11.3 The customer shall inspect the supplies and services immediately upon receipt of the goods and shall immediately notify the supplier in writing of any deficiencies. If the customer fails in doing so, the supplies and services shall be deemed to have been taken over.
11.4 Having been notified of the deficiencies, the supplier shall as soon as possible remedy them and the customer shall give the supplier the possibility of doing so.
11.5 The carrying out of a taking-over test needs a special agreement.
11.6 Deficiencies of any kind in the supplies or services shall not entitle the customer to any right and claims other than those expressly stipulated in article 11.4 hereinabove and article 12 hereinafter.

12. Guarantee, Liability for Defects
12.1 The guarantee period is min. 2000 working hours. It starts when the supplies leave the works, at the taking-over of the supplies should taking-over have been agreed upon before or, if the supplier undertakes the erection, upon completion thereof.
12.2 If dispatch or taking-over or erection are delayed due to reasons beyond the supplier's control, the guarantee period shall end not later than eighteen (18) months after the supplier's notification that the supplies are ready for dispatch.
12.3 For replaced or repaired parts the guarantee period starts anew and lasts not later than twenty-four (24) months, starting from the beginning of the original guarantee period of the supplies.
12.4 Upon written request by the customer, the supplier undertakes at his choice to repair or replace as quickly as possible any parts of the supplies which, before the expiry of the guarantee period, are proven to be defective due to bad material, faulty design or poor workmanship.
12.5 Express warranties are only those which have been expressly specified as such in the order confirmation or in the specifications.
12.6 Excluded from the supplier's guarantee and liability for defects are all deficiencies which cannot be proved to have their origin in bad material, faulty design or poor workmanship, e.g. those resulting from normal wear, improper maintenance, failure to observe the operating instructions, use of any unsuitable material, erection work not undertaken by the supplier or resulting from other reasons beyond the supplier's control.
12.7 With respect to any defective material, faulty design or poor workmanship as well as to any failure to fulfil express warranties, the customer shall not be entitled to any rights and claims other than those expressly stipulated hereinabove.

13. Exclusion of Further Liability
Any rights and claims on the part of the customer other than those expressly stipulated in these General Conditions of Sale and Delivery are excluded; this in particular refers to claims for damages or reduction of price.

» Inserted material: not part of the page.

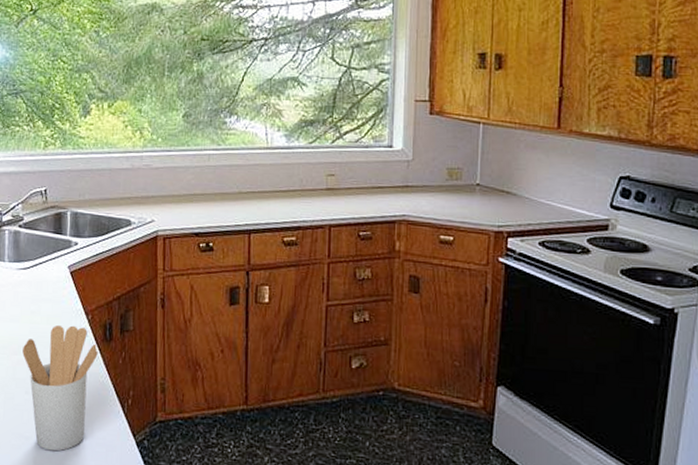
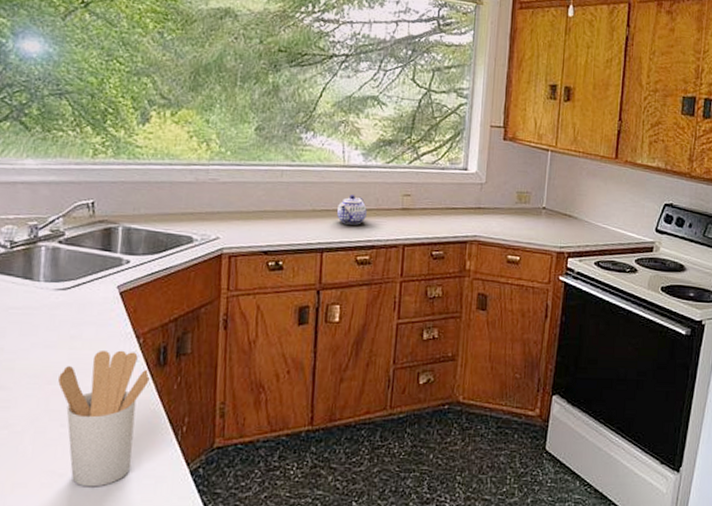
teapot: none [262,176,292,206] -> present [336,195,367,225]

In no case whatsoever shall the customer be entitled to claim damages other than compensation for costs of remedying defects in the supplies. This in particular refers, but shall not be limited to, loss of production, loss of use, loss of orders, loss of profit and other direct or indirect or consequential damages. These exclusions, however, do not apply to unlawful intent or gross negligence on the part of the supplier, but do apply to unlawful intent or gross negligence of persons employed or appointed by the supplier to perform any of its obligations.

14. Reservation of Title
When the supplies are delivered prior to the time the customer has paid all amounts owing according to the contract, the supplier shall retain title to the goods until such times as all claims are satisfied. This provision shall be applicable in so far as the laws in the country of the customer do not prohibit such regulations.

15. Law Applicable and Jurisdiction
The contract shall be exclusively governed by the substantive laws of Switzerland, under exclusion of the Vienna United Nations convention on contracts for international sale of goods of April 11, 1980. Place of jurisdiction for both the customer and the supplier shall be Schaan, Liechtenstein. The supplier shall, however, also be entitled to file legal action against the customer at the place of the customer's registered office.